Él cerró la puerta. Apoyó la espalda contra ella como si no quisiera que nadie más oyera lo que estaba a punto de decir.

—Lo hiciste bien.

Fruncí el ceño.

—¿Eso es un cumplido o una advertencia?

—Ambos. Supiste manejar a los Antonov. Mantuviste tu posición sin rebeldía innecesaria. Te comportaste como una Sokolov.

—No soy una Sokolov —escupí—. No lo seré solo porque lleve tu apellido. No porque me vendieron como ganado en una subasta de lujo.

Nikolay no se inmutó.

—No puedes cambiar lo que eres. Pero puedes decidir cómo usarlo.

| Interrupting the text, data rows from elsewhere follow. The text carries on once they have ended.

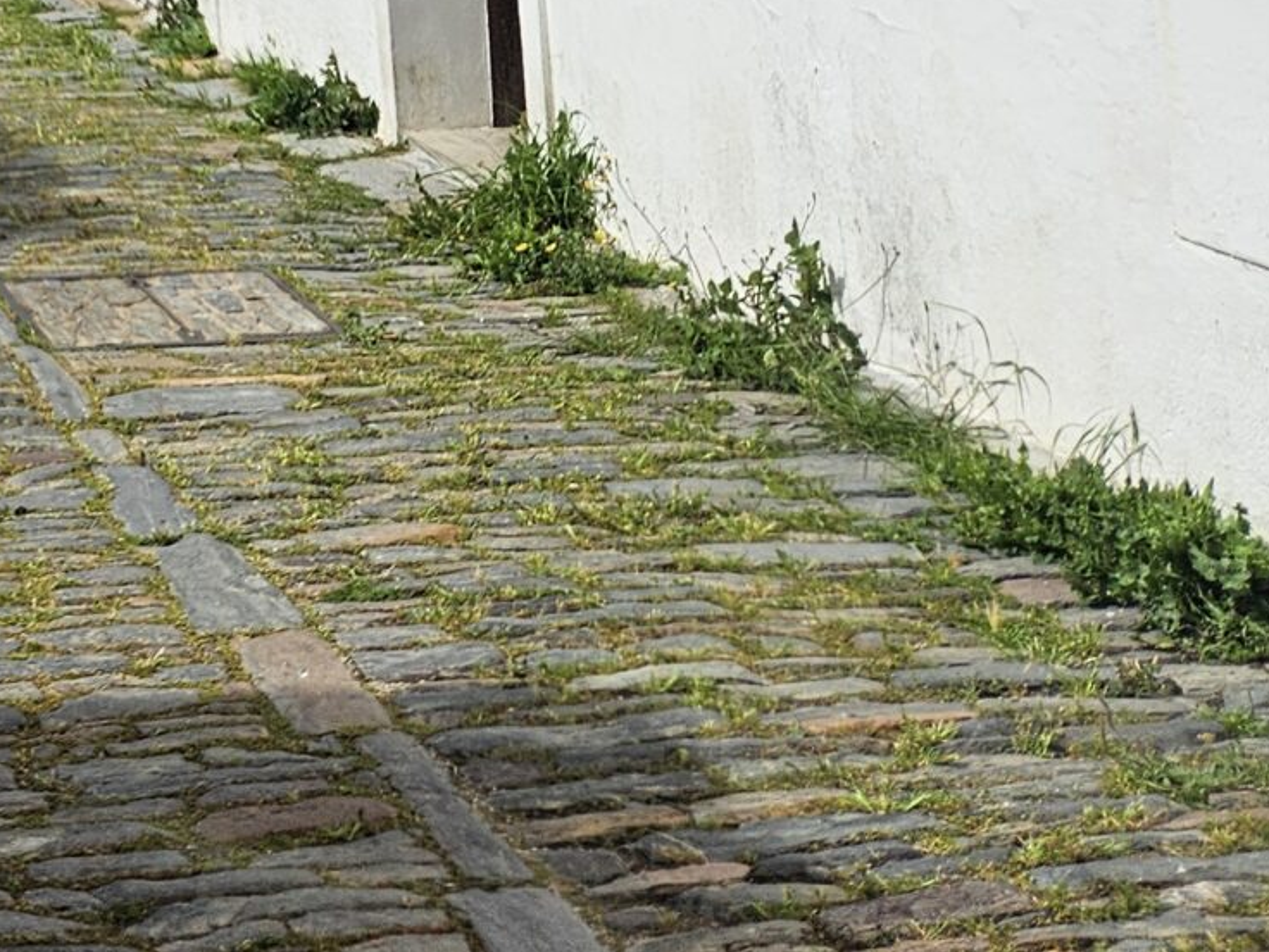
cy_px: -647
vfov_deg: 16.2
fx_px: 2933
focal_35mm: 80
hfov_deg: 20.3
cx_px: -735
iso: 25
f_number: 1.8
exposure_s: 1/4432
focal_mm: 5.4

—¿Y tú crees que esto es una elección? ¿Tener que defender cada centímetro de mi vida como si estuviera en guerra constante?

—Bianca…

—No soy una niña malcriada, Nikolay. No estoy buscando atención ni caprichos. Estoy intentando sobrevivir a todo esto sin perderme en el proceso. Quiero tener voz. Quiero decidir algo, aunque sea el color de mis propias cadenas.

Silencio.

Sus ojos me recorrieron como si buscara algo en mi interior. Y por primera vez, no vi furia, ni deseo. Vi duda. Una chispa de algo más humano. Más peligroso.

Se acercó. Yo no me moví.

—Entonces habla —susurró—. Di lo que quieres.

Tragué saliva, el pecho alzándose con la rabia contenida.

—Quiero libertad. O al menos… un rincón donde no me sienta vigilada. Donde no tenga que ganarme el derecho a respirar.

Él no respondió. Solo se quedó allí. Observándome. Casi… escuchándome.

Y luego se marchó. Cerró la puerta con suavidad. Pero no la cerró con llave.

Zar se acercó a mí. Me agaché, lo tomé en brazos y lo abracé fuerte.

No había vencido. Pero tampoco me había rendido.

Y en ese mundo de oscuridad y contratos, de hombres con poder y mujeres atadas al silencio, yo era una chispa. Y las chispas, si no se apagan, acaban prendiendo fuego.